Comrades, non-party workers and labouring peasants, join the Party! We promise you no advantages from joining; it is hard work we are calling you to, the work of organising the state. If you are sincere supporters of communism, set about this work boldly, do not fear its novelty and the difficulty it entails, do not be put off by the old prejudice that only those who have received formal training are capable of this work. That is not true. The work of building socialism can and must be directed by rank-and-file workers and labouring peasants in ever-growing numbers.

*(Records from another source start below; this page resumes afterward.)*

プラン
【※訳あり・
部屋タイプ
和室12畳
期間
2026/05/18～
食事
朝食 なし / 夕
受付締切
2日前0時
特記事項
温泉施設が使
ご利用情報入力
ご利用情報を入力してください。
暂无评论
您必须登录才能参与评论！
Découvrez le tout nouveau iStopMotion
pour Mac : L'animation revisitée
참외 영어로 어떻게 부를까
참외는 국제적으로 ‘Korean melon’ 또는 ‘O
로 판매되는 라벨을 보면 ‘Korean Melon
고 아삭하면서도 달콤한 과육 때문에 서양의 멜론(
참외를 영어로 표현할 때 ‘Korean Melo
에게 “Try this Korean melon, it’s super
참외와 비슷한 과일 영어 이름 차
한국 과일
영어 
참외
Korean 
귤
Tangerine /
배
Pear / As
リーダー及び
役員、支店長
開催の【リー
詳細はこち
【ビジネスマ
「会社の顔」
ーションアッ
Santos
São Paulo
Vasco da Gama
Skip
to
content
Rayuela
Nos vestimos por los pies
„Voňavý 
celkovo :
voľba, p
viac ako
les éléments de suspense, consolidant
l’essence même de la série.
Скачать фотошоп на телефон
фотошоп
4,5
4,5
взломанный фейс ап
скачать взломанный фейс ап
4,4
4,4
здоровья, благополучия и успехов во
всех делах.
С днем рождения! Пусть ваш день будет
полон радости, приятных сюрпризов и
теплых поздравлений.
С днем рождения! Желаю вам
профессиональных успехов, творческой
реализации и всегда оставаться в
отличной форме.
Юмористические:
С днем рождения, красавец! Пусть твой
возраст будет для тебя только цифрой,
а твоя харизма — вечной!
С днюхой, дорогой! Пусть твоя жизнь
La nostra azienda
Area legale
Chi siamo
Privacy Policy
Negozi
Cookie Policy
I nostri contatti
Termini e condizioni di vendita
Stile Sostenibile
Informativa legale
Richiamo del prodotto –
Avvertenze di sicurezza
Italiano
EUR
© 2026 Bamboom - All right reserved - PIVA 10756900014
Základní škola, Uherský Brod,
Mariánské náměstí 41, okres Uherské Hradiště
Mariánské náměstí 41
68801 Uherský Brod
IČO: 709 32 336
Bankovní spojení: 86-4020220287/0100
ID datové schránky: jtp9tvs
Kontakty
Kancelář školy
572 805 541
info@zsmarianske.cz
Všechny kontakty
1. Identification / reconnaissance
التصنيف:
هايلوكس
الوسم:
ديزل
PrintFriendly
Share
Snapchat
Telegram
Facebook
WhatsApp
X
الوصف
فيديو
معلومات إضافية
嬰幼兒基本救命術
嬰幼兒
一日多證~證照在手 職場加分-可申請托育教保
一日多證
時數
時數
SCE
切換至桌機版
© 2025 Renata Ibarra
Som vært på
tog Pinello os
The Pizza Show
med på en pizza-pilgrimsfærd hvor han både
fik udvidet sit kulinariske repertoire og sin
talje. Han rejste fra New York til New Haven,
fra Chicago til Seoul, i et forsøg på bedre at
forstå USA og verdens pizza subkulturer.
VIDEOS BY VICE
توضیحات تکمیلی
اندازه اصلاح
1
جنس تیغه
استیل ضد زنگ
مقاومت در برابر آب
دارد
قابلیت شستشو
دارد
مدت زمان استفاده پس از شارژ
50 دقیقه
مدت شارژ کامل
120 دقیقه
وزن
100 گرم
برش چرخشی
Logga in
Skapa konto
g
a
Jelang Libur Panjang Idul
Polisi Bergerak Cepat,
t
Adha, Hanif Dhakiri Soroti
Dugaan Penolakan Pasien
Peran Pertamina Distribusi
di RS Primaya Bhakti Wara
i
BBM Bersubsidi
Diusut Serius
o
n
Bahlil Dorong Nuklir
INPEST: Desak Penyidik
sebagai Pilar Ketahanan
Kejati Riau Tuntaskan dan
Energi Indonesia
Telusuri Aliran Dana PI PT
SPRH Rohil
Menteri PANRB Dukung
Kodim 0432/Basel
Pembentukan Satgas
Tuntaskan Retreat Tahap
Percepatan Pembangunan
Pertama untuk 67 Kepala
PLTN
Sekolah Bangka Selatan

The mass of the working people are with us. That is where our strength lies. That is the source of the invincibility of world communism. More new workers from among the masses for the ranks of the Party to take an independent part in building the new life-that is our method of combating all difficulties, that is our path to victory.

N. Lenin
October 11, 1919


Endnotes

[1] Party Week was conducted in accordance with the decision of the Eighth Party Congress to enlarge the Party membership. It was carried out in a period of the intense struggle of the Soviet state against foreign military intervention and internal counter-revolution. “To get our Party card in such conditions signified, to a certain extent, becoming a candidate to the Denikin gallows," wrote Bulletin of the CC., R.C.P.(B.) No. 5, December 2, 1919. The first Party Week was held by the Petrograd Party organisation from August 10 to 17 (the second Party Week took place in October-November 1919); the Party Week in the Moscow Gubernia Party organisation was conducted from September 20 to 28. At the end of September the Central Committee sent a circular letter to all Party organisations, in which it stated that as the re-registration and purge was over In almost all Party organisations the C.C. considered it opportune to start admitting new members to the Party. The C.C. stressed that only men and women workers, Red Army men, sailors and peasant men and women should be admitted to the Party during Party Week. In 38 gubernias of the European part of the R.S.F.S.R. alone Party Weeks brought over 200,000 new members, of whom more than half were workers. At the fronts up to 25 per cent of the army and navy personnel joined the Party. Lenin wrote that workers and peasants who entered the Party at such a difficult period made up "a fine and reliable body of leaders of the revolutionary proletariat and of the non-exploiting section of the peasantry”.

[2] The re-registration of Party members was held in May-September 1919 by decision of the Eighth Party Congress which pointed to its necessity and to the need for special measures of control in respect to those members who joined the Party after the October Socialist Revolution. For this purpose a special instruction was worked out by the Central Committee. It said, “The aim of the re-registration is to purge the Party of non-Communist elements, chiefly of persons who wormed their way into the Party because it is the ruling party and who use their position of Party members in their own interests” (Pravda No. 86, April 24, 1919). During re-registration Party members were to return their Party, cards, fill in the questionnaires, and submit the recommendations of two Party members who had been in the Party for not less than six months and whom the Party Committee knew to be reliable Communists. The admittance of new members to the Party was discontinued during re-registration. Party members who wore convicted of behaviour unworthy of Communists, or who violated Party decisions, or did not pay Party dues, or who proved to be deserters were liable to expulsion. This re-registration was the first purge of the Party. As a result Party discipline was strengthened, the Party links with the masses grew stronger and the membership and the fighting capacity of the Party improved.